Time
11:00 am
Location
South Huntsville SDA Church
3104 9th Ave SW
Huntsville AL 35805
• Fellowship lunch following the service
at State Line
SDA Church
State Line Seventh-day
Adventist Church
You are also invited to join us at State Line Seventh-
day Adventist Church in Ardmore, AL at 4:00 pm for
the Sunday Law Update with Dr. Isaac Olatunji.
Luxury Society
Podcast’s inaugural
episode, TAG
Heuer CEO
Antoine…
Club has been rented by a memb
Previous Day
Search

▬▬▬▬▬▬

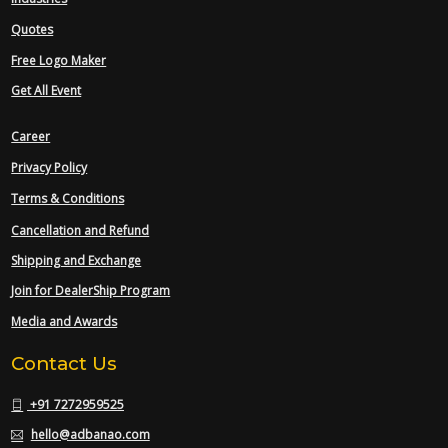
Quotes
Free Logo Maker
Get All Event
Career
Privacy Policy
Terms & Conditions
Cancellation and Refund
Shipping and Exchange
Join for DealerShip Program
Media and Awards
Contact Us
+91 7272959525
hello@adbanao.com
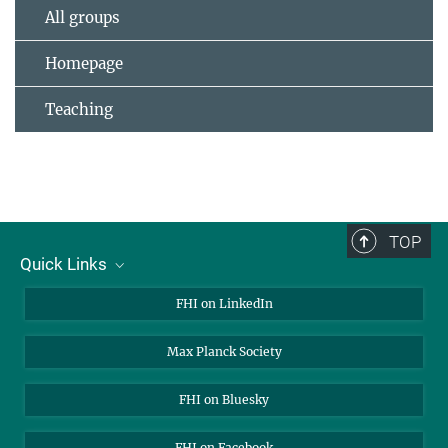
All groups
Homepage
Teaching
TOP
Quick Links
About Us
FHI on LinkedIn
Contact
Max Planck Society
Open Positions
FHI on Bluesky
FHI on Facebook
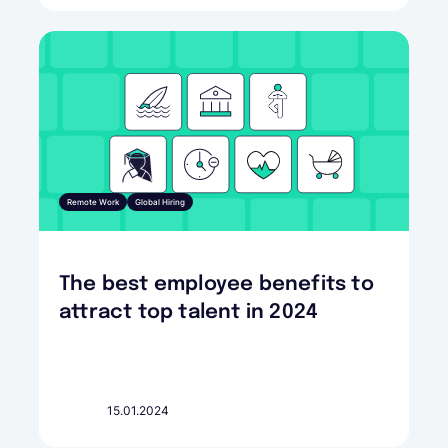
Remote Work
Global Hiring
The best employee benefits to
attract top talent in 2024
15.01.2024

▬▬▬▬▬▬

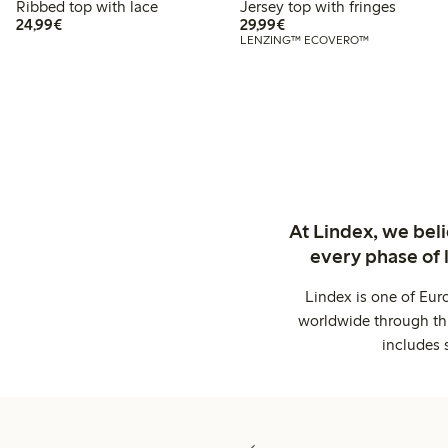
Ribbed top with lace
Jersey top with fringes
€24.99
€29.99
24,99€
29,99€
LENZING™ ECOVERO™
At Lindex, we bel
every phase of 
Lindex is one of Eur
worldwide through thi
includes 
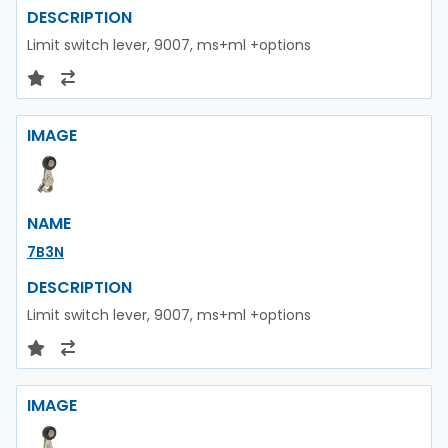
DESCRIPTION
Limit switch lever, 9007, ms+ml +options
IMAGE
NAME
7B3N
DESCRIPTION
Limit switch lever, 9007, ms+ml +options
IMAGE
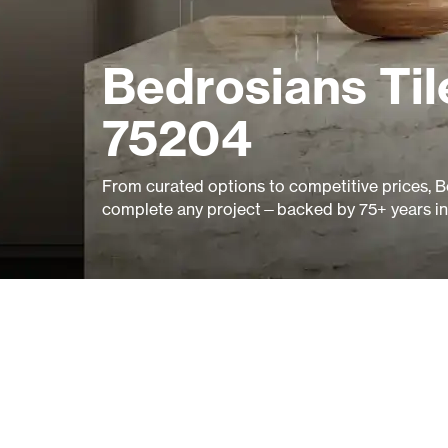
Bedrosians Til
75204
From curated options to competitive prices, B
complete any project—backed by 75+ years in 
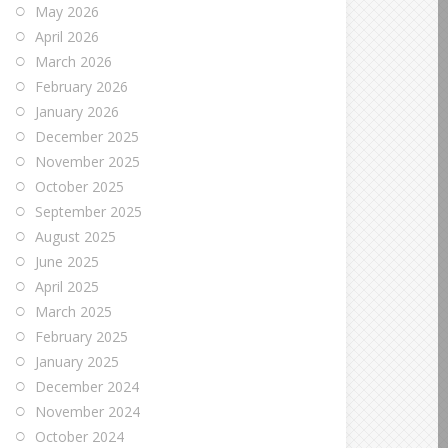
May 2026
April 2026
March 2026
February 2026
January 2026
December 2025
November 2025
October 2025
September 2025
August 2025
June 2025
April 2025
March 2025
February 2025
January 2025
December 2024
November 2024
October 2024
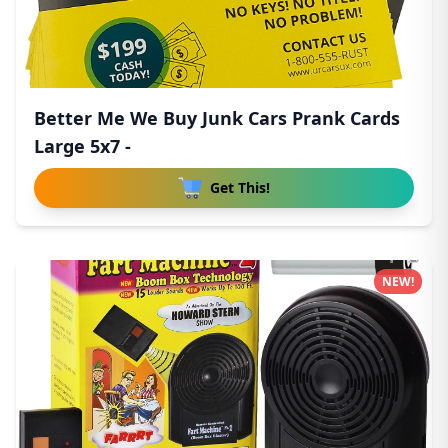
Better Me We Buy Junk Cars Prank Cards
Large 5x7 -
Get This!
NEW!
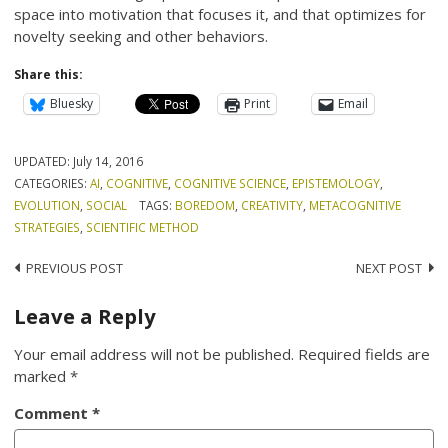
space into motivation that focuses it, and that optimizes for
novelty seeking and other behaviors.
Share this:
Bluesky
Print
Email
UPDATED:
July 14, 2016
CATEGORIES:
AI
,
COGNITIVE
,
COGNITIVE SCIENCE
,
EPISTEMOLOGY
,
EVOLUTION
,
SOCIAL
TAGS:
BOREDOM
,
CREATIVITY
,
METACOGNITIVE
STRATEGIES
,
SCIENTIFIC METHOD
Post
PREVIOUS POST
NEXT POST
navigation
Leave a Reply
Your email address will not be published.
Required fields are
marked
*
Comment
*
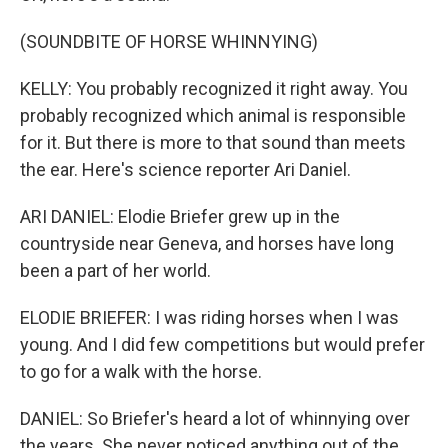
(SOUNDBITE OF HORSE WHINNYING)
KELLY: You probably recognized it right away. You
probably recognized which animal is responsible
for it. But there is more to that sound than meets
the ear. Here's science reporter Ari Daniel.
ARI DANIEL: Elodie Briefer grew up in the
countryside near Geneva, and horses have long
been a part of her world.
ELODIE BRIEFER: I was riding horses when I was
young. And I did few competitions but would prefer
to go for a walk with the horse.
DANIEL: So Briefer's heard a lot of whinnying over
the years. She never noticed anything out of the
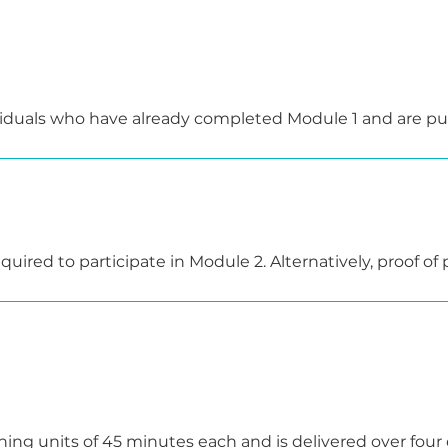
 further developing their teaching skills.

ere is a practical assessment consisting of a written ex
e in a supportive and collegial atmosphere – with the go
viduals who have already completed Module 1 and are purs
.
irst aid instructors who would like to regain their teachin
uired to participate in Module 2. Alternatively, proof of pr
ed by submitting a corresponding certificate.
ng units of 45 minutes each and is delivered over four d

▬▬▬▬▬▬

• [Problem details]
In the records, locate each line holding the string "Huntsville" and copy it.

• [Written response]
South Huntsville SDA Church
Huntsville AL 35805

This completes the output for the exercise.